Ia menegaskan bahwa pernyataan tersebut bukan pandangan pribadinya semata, melainkan berasal dari percakapan dengan para prajurit aktif, termasuk anggota pasukan khusus elite.

"Ini bukan kata-kata saya. Ini yang dikatakan para prajurit sendiri. Mereka bercanda bahwa ini bukan perang untuk kami," katanya.

Menurut Ryan, strategi militer tidak akan berhasil apabila para prajurit tidak lagi percaya terhadap misi yang diperintahkan kepada mereka.

"Sepanjang sejarah, strategi seperti itu tidak pernah membawa keberhasilan," ujarnya.

Ia menambahkan bahwa banyak prajurit khawatir suatu saat akan diperintahkan menjalankan operasi yang mereka yakini bukan demi kepentingan Amerika Serikat.

"Jika negara asing itu menginginkan perang, biarkan mereka sendiri yang berperang. Kami tidak sedang membela negara kami," tegasnya.

Pernyataan Ryan segera menjadi perbincangan hangat di media sosial.

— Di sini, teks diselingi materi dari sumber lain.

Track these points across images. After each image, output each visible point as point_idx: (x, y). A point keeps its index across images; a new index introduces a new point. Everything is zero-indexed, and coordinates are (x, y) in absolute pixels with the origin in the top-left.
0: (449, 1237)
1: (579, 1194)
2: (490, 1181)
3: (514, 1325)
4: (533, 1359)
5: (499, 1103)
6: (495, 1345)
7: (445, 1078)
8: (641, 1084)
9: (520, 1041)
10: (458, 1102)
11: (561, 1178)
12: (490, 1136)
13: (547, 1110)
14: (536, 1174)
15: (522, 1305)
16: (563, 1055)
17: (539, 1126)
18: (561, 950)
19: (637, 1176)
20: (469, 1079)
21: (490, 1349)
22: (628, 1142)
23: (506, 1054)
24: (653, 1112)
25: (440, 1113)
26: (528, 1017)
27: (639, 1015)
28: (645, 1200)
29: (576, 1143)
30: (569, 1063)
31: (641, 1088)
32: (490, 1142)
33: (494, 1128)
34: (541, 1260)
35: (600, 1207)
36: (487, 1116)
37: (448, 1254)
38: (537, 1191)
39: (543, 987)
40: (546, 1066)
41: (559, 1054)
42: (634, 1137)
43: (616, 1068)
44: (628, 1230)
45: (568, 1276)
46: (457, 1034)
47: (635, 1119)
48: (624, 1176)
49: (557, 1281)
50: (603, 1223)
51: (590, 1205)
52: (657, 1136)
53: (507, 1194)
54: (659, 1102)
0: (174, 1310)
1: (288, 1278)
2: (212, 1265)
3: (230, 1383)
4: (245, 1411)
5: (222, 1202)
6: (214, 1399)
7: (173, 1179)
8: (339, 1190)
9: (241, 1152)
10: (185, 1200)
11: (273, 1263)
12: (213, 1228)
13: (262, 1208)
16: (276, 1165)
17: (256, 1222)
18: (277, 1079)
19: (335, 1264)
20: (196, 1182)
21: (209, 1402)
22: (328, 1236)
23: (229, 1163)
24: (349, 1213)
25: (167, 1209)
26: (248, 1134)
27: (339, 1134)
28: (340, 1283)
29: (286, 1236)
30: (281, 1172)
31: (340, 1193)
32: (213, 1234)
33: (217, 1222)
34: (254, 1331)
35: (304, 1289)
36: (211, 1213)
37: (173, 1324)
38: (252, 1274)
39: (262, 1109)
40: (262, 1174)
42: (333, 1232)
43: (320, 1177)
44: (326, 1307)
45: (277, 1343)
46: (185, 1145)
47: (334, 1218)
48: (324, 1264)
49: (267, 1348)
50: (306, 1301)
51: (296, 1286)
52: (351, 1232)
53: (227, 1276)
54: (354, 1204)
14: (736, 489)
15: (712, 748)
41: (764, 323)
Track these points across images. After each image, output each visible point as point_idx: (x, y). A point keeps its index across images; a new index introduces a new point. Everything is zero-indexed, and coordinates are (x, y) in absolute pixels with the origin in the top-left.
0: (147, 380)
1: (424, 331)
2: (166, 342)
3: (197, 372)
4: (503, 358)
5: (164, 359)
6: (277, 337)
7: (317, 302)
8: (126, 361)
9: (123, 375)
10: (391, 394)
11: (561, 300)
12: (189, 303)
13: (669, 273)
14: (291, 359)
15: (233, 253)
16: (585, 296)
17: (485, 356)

Sejumlah tokoh dan aktivis Amerika membagikan cuplikan wawancara tersebut dengan beragam tanggapan.

Mantan Letnan Jenderal Angkatan Darat AS Michael Flynn menyebut kesaksian Ryan sebagai pernyataan yang "kuat". Sementara komentator politik Jackson Hinkle menulis bahwa militer AS menyadari mereka "berperang untuk 'Israel'", sesuatu yang menurutnya sangat ironis.

Aktivis sekaligus politikus Amerika, Brick Worsham, juga menilai pengakuan Ryan menunjukkan sebagian anggota militer mulai menyadari bahwa mereka dikirim bertempur demi kepentingan "Israel", dan menyebut kondisi itu sebagai sesuatu yang sangat menyedihkan.

Perdebatan tersebut muncul di tengah terus berlangsungnya diskusi di Amerika Serikat mengenai peran militer AS dalam berbagai konflik luar negeri, khususnya di tengah berlanjutnya dukungan militer dan politik Washington kepada "Israel". Sejumlah kalangan mempertanyakan dampak kebijakan tersebut terhadap moral prajurit serta arah kebijakan pertahanan Amerika.